What is the purpose of having multiple Repos in Ecto

floatfoo · February 6, 2022, 9:13pm

Hi! I read some docs on Ecto and have a question about Ecto Repos: What`s the idea of having several repos?
In config/config.exs file I found this:

ecto_repos: [App.Repo]

so I can use several Repos in one app. My general guess is that we can use one repo, for example, for users, another for posts, another for groups and etc. Is that the right pattern?

cmo · February 6, 2022, 9:55pm

No. That is generally how you would divide things into tables within a Repo. If would be rather inefficient to have a database for each table and less fun creating relationships between them.

A Repo is a database instance. If you want to talk to multiple databases you use multiple Repos.

sergio · February 6, 2022, 9:57pm

Not really. One use case would be you have a read-only Repo meant for gnarly queries. Your database writes would go to your main repo. That way the users that are inserting data get a nice experience and you can optimize reading the data separately.

MyApp.Repo
MyApp.ReadonlyRepo

csadewa · February 7, 2022, 2:39am

What`s the idea of having several repos?

It can be used to support Modular Monolith approach to software development. The idea being during that developer decompose software system to multiple software component which shared nothing, thus can be independently developed. In this approach having different DB (or at least DB schema in postgres) for each software component (usually is based on Bounded Context from Domain Driven Design) is considered preferable so that each component can develop/use database independently.

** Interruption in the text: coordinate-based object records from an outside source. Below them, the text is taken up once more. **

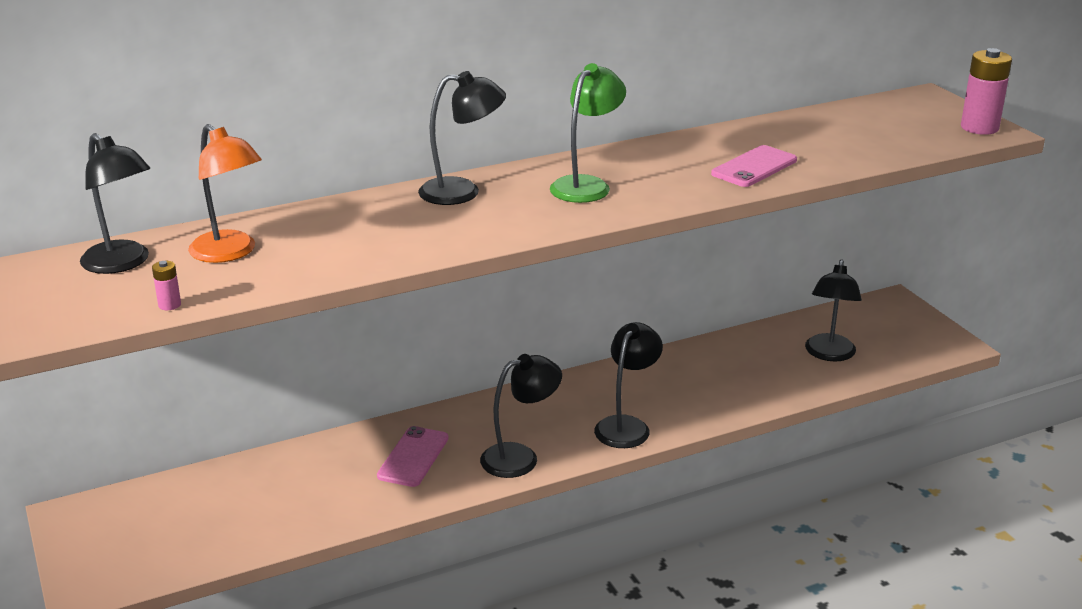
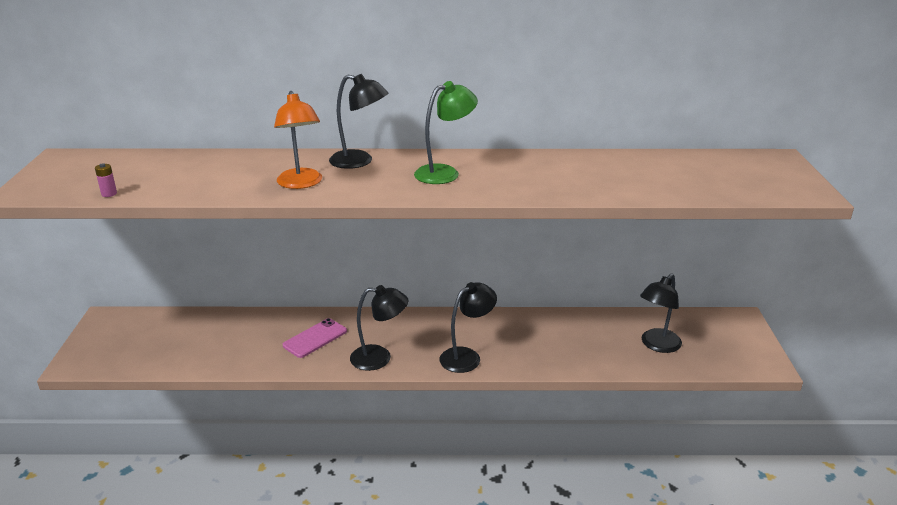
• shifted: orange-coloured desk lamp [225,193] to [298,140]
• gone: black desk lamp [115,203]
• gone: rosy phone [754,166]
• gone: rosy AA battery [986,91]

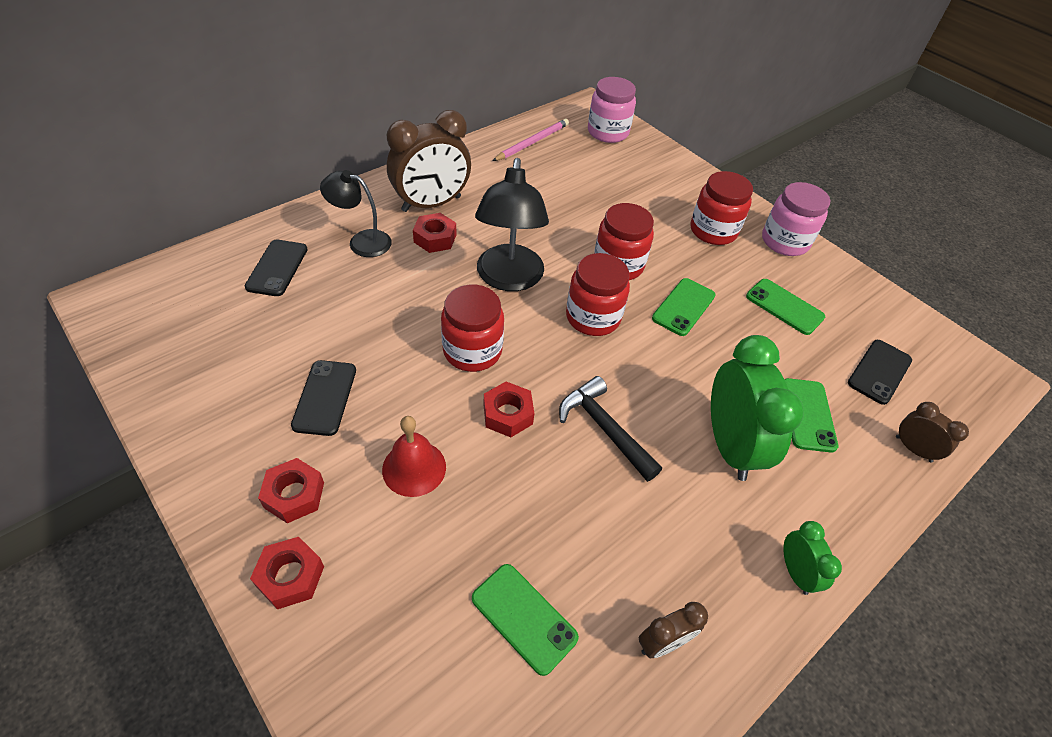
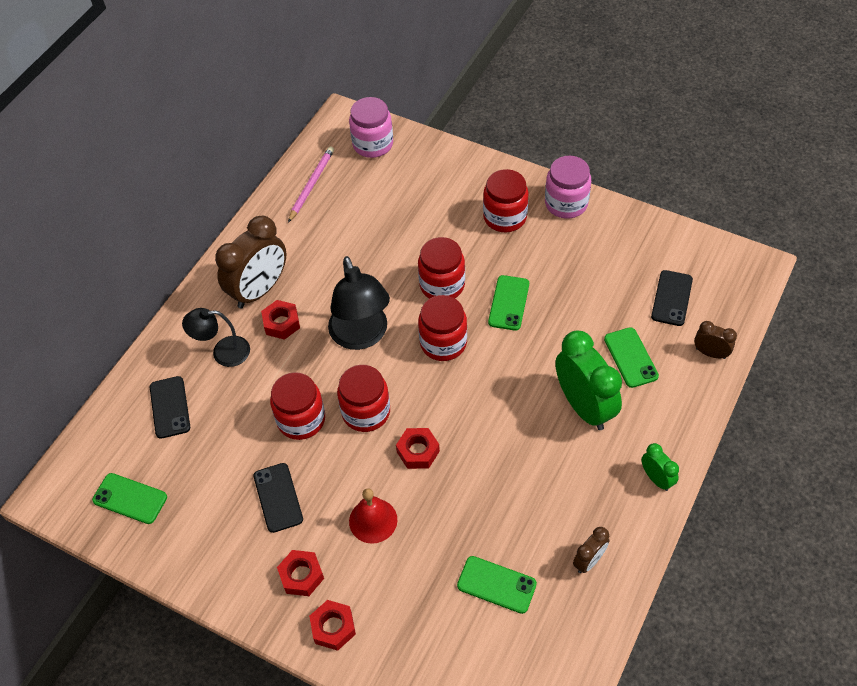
• shifted: leaf-green phone [785,307] to [129,498]
• new: crimson jam jar [297,406]
• gone: black claw hammer [610,429]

alternatively, in a Monolith-to-Microservice migration, there’s a number of transition step (one of them is similar to Modular Monolith) and having multiple repos help in those case

stefanchrobot · February 7, 2022, 8:50am

You might also want to use multiple repos to have multiple DB connection pools.

sbuttgereit · February 7, 2022, 2:20pm

I’m using multiple repos for a few different purposes.

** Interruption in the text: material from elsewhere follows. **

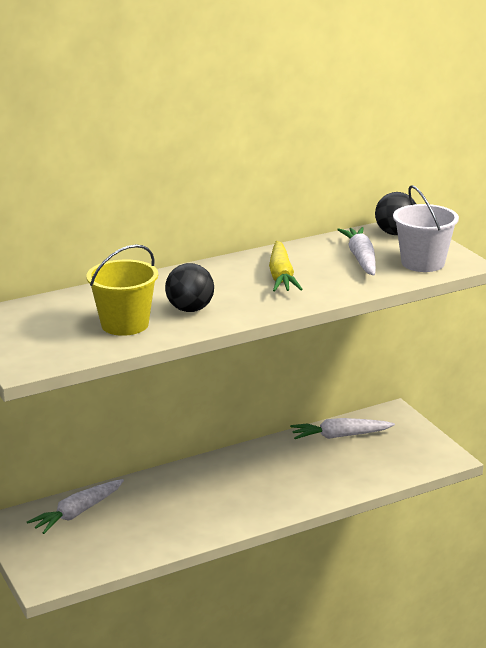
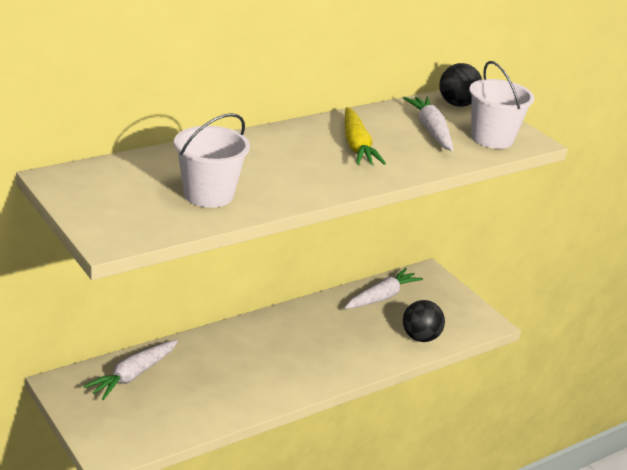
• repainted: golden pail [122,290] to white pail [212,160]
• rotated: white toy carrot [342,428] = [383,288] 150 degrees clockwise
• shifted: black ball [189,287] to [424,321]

The first is I’m implementing multi-tenancy based on different databases. A single repo can only connect to a single database at a time. So in this case the application server will accept sessions for many tenants and use a tenant specific repo instance to access that tenant’s database. There is also a general purpose management database used in system wide administrative functions, which naturally has it’s own repo, too.

Next up is I’m using some of the database server security features for some coarse-grained controls. The database server itself knowns which security rules to apply based on the database role of the connection, and a repo only connects to the database as a single role, so each database role must also be a different repo in the application server. So for example, processes which serve public facing APIs may not need all the access that, say, an administrative user at the UI interface might need; so a flaw in the application server doesn’t necessarily become a privilege escalation at the database.

Finally, I can do some resource management as well. Since I’m using PostgreSQL, and numbers of connections per server can be a serious limitation, I want to be sure that some application services are less likely to be degraded because other less sensitive services got busy. For example, I want interactive user sessions to be more responsive and fluid than, say, a public facing API layer accessed by other automated systems and that I’m expecting more interactive users than API sessions. I can have two repos in this case each with a dedicated pool of connections appropriate for their usage pattern; if the API usage hits a saturation point, that doesn’t necessarily impact my interactive user sessions because they aren’t competing with with the API for database access.

Anyway, I wouldn’t suggest going off and doing all those things “just because”. I have specific use cases and usage patterns in mind and have taken a fair amount of time to understand what the trade-offs will be for the decisions above (and there are trade-offs). But at least this should give you some ideas as to why multiple repo support could be useful.

[Addendum] The specific question seemed to ask about multiple MyApp.Repo modules and what I described was dynamic repos which doesn’t require different MyApp.Repo modules to do. I did use the multiple module capability earlier: highly privileged database connections needed to be accessed via a different Repo module instance than non-privileged database access connections; the idea was it was clearer to an application server developer what they were doing and a better expression of intention. In the end, I didn’t go down that path because I had better ways to handle it without. Anyway, I wanted to be sure to address the original question a bit better.

AlfredBaudisch · February 7, 2022, 2:27pm

You use different databases for different domains or when you need one database for the main business data and another for logging, for example.

In my current work, we have a database for the main data (companies, users, time tracking, etc) and one for logging GPS coordinates (currently with 490 million rows).

I decided to split into two databases because the GPS coordinates are not business-critical and the backup of the data was taking too much time, so by splitting into two databases, I set up different backup strategies and it’s much easier (and faster) to maintain the main database.

In the Elixir application then there are 2 Ecto.Repo.

hubertlepicki · February 7, 2022, 2:35pm

The usual way I use this is when I have a more complicated database set up. For example, if I have a one master / write database, and then a replica or replicas, I would create two Ecto repos: one for writing/querying the master database, and the other one(s) for the replicas.

There are also cases where it can be useful to separate a database, like for reporting purposes you can have denormalized database for example, or app that integrates with some legacy database etc. etc.

ityonemo · February 8, 2022, 8:04am

Work for an ml company, we have one repo for active data, we have one repo for training data, data are periodically moved from active to training and the ml practitioners only see the training data.